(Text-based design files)
━━━━━━
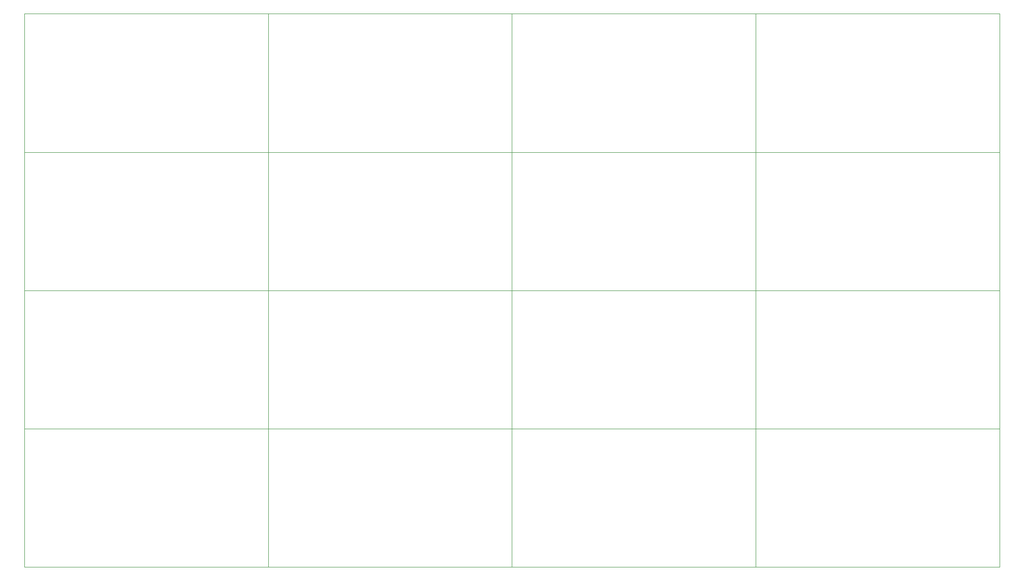
<source format=gbr>
G04 #@! TF.FileFunction,Profile,NP*
%FSLAX46Y46*%
G04 Gerber Fmt 4.6, Leading zero omitted, Abs format (unit mm)*
G04 Created by KiCad (PCBNEW (2015-11-29 BZR 6336, Git 7b0d981)-product) date czw, 10 gru 2015, 08:29:52*
%MOMM*%
G01*
G04 APERTURE LIST*
%ADD10C,0.100000*%
%ADD11C,0.010000*%
G04 APERTURE END LIST*
D10*
D11*
X212449200Y-136449200D02*
X212449200Y-111449200D01*
X168449200Y-136449200D02*
X168449200Y-111449200D01*
X124449200Y-136449200D02*
X124449200Y-111449200D01*
X80449200Y-136449200D02*
X80449200Y-111449200D01*
X212449200Y-111449200D02*
X212449200Y-86449200D01*
X168449200Y-111449200D02*
X168449200Y-86449200D01*
X124449200Y-111449200D02*
X124449200Y-86449200D01*
X80449200Y-111449200D02*
X80449200Y-86449200D01*
X212449200Y-86449200D02*
X212449200Y-61449200D01*
X168449200Y-86449200D02*
X168449200Y-61449200D01*
X124449200Y-86449200D02*
X124449200Y-61449200D01*
X80449200Y-86449200D02*
X80449200Y-61449200D01*
X212449200Y-61449200D02*
X212449200Y-36449200D01*
X168449200Y-61449200D02*
X168449200Y-36449200D01*
X124449200Y-61449200D02*
X124449200Y-36449200D01*
X212449200Y-136449200D02*
X168449200Y-136449200D01*
X168449200Y-136449200D02*
X124449200Y-136449200D01*
X124449200Y-136449200D02*
X80449200Y-136449200D01*
X80449200Y-136449200D02*
X36449200Y-136449200D01*
X212449200Y-111449200D02*
X168449200Y-111449200D01*
X168449200Y-111449200D02*
X124449200Y-111449200D01*
X124449200Y-111449200D02*
X80449200Y-111449200D01*
X80449200Y-111449200D02*
X36449200Y-111449200D01*
X212449200Y-86449200D02*
X168449200Y-86449200D01*
X168449200Y-86449200D02*
X124449200Y-86449200D01*
X124449200Y-86449200D02*
X80449200Y-86449200D01*
X80449200Y-86449200D02*
X36449200Y-86449200D01*
X212449200Y-61449200D02*
X168449200Y-61449200D01*
X168449200Y-61449200D02*
X124449200Y-61449200D01*
X124449200Y-61449200D02*
X80449200Y-61449200D01*
X168449200Y-136449200D02*
X168449200Y-111449200D01*
X124449200Y-136449200D02*
X124449200Y-111449200D01*
X80449200Y-136449200D02*
X80449200Y-111449200D01*
X36449200Y-136449200D02*
X36449200Y-111449200D01*
X168449200Y-111449200D02*
X168449200Y-86449200D01*
X124449200Y-111449200D02*
X124449200Y-86449200D01*
X80449200Y-111449200D02*
X80449200Y-86449200D01*
X36449200Y-111449200D02*
X36449200Y-86449200D01*
X168449200Y-86449200D02*
X168449200Y-61449200D01*
X124449200Y-86449200D02*
X124449200Y-61449200D01*
X80449200Y-86449200D02*
X80449200Y-61449200D01*
X36449200Y-86449200D02*
X36449200Y-61449200D01*
X168449200Y-61449200D02*
X168449200Y-36449200D01*
X124449200Y-61449200D02*
X124449200Y-36449200D01*
X80449200Y-61449200D02*
X80449200Y-36449200D01*
X212449200Y-111449200D02*
X168449200Y-111449200D01*
X168449200Y-111449200D02*
X124449200Y-111449200D01*
X124449200Y-111449200D02*
X80449200Y-111449200D01*
X80449200Y-111449200D02*
X36449200Y-111449200D01*
X212449200Y-86449200D02*
X168449200Y-86449200D01*
X168449200Y-86449200D02*
X124449200Y-86449200D01*
X124449200Y-86449200D02*
X80449200Y-86449200D01*
X80449200Y-86449200D02*
X36449200Y-86449200D01*
X212449200Y-61449200D02*
X168449200Y-61449200D01*
X168449200Y-61449200D02*
X124449200Y-61449200D01*
X124449200Y-61449200D02*
X80449200Y-61449200D01*
X80449200Y-61449200D02*
X36449200Y-61449200D01*
X212449200Y-36449200D02*
X168449200Y-36449200D01*
X168449200Y-36449200D02*
X124449200Y-36449200D01*
X124449200Y-36449200D02*
X80449200Y-36449200D01*
X80449200Y-61449200D02*
X80449200Y-36449200D01*
X80449200Y-61449200D02*
X36449200Y-61449200D01*
X80449200Y-36449200D02*
X36449200Y-36449200D01*
X36449200Y-61449200D02*
X36449200Y-36449200D01*
M02*

</source>
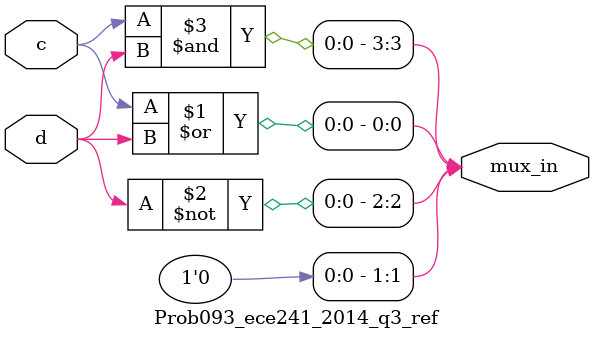
<source format=sv>

module Prob093_ece241_2014_q3_ref (
  input c,
  input d,
  output [3:0] mux_in
);

  assign mux_in[0] = c | d;
  assign mux_in[1] = 0;
  assign mux_in[2] = ~d;
  assign mux_in[3] = c&d;

endmodule


</source>
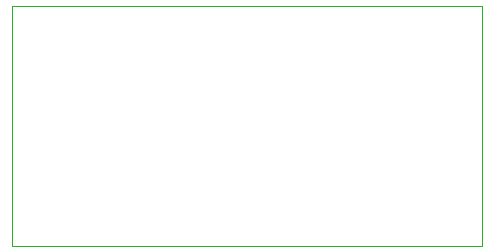
<source format=gbr>
G04 #@! TF.GenerationSoftware,KiCad,Pcbnew,5.1.4*
G04 #@! TF.CreationDate,2019-12-08T17:31:22+01:00*
G04 #@! TF.ProjectId,antivol,616e7469-766f-46c2-9e6b-696361645f70,rev?*
G04 #@! TF.SameCoordinates,Original*
G04 #@! TF.FileFunction,Profile,NP*
%FSLAX46Y46*%
G04 Gerber Fmt 4.6, Leading zero omitted, Abs format (unit mm)*
G04 Created by KiCad (PCBNEW 5.1.4) date 2019-12-08 17:31:22*
%MOMM*%
%LPD*%
G04 APERTURE LIST*
%ADD10C,0.050000*%
G04 APERTURE END LIST*
D10*
X83566000Y-97790000D02*
X83566000Y-118110000D01*
X43815000Y-97790000D02*
X83566000Y-97790000D01*
X43815000Y-118110000D02*
X43815000Y-97790000D01*
X83566000Y-118110000D02*
X43815000Y-118110000D01*
M02*

</source>
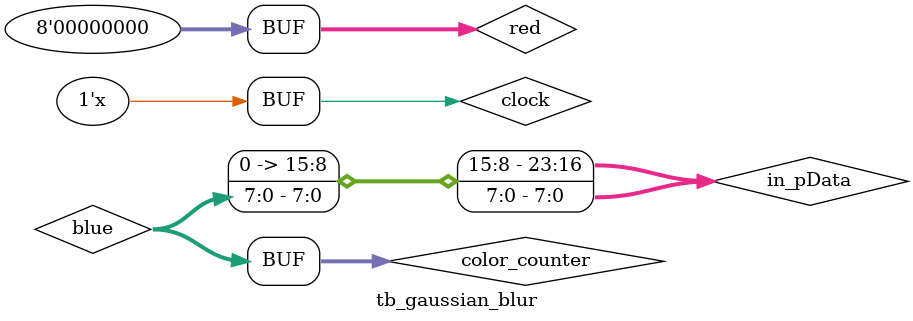
<source format=v>
`timescale 1ns / 1ps


module tb_gaussian_blur;

reg clock = 0;
wire hSync;
wire vSync;
wire vdEnable;
wire [23:0] in_pData;
wire [23:0] out_pData;

always #6.75 clock = ~clock;

wire [7:0] red;
wire [7:0] green;
wire [7:0] blue;
reg [10:0] CounterX = 0;  // counts from 0 to 1649
reg [9:0] CounterY = 0;  // counts from 0 to 749
reg [7:0] color_counter = 0;

always @(posedge clock) begin
        CounterX <= (CounterX==1649) ? 0 : CounterX+1;
        if(CounterX==1649) CounterY <= (CounterY==749) ? 0 : CounterY+1;
        color_counter = color_counter+1;
    end
    
assign red = 8'd0;
assign green = CounterY%2 ? 8'd128 : 8'd255;
assign blue = color_counter;
assign in_pData = {red, green, blue};

assign hSync = (CounterX>=1390) && (CounterX<1430);
assign vSync = (CounterY>=725) && (CounterY<730);
assign vdEnable = (CounterX<1280) && (CounterY<720);


design_2_wrapper design_2_wrapper_i (
    .clock_0 (clock),
    .hSync_0 (hSync),
    .out_pData_0 (out_pData),
    .pData_0 (in_pData),
    .vSync_0 (vSync),
    .vdEnable_0 (vdEnable));

//(
//        .clock (clock),
//        .hSync (hSync),
//        .vSync (vSync),
//        .vdEnable (vdEnable),
//        .pData (in_pData),
//        .out_pData (out_pData)
//    );

endmodule

</source>
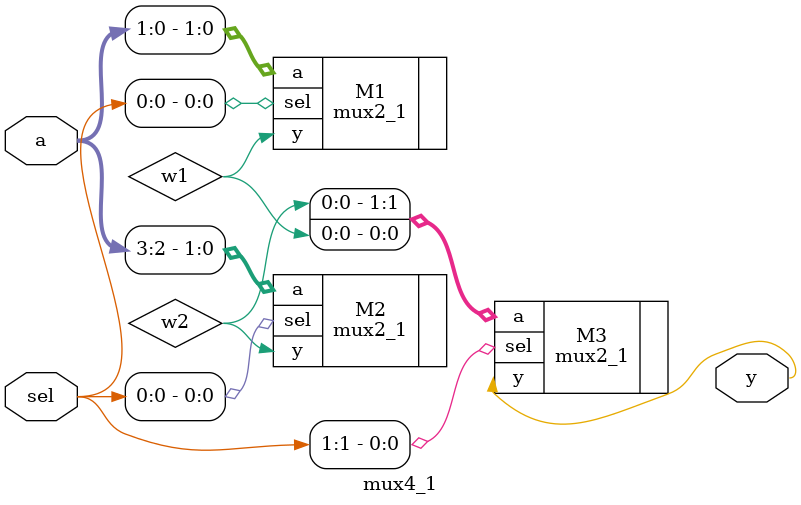
<source format=v>
module mux4_1(a,
              sel,
              y);

  input [3:0] a;	
  input [1:0] sel;
  output y;
  
  wire w1, w2;

  mux2_1 M1(.a(a[1:0]), .sel(sel[0]), .y(w1));
  mux2_1 M2(.a(a[3:2]), .sel(sel[0]), .y(w2));
  mux2_1 M3(.a({w2,w1}), .sel(sel[1]), .y(y));

endmodule
</source>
━━━━━━
**The problem**
Across all lines above, count those with the string "vSync". Only the number is wanted.

**Worked solution**
4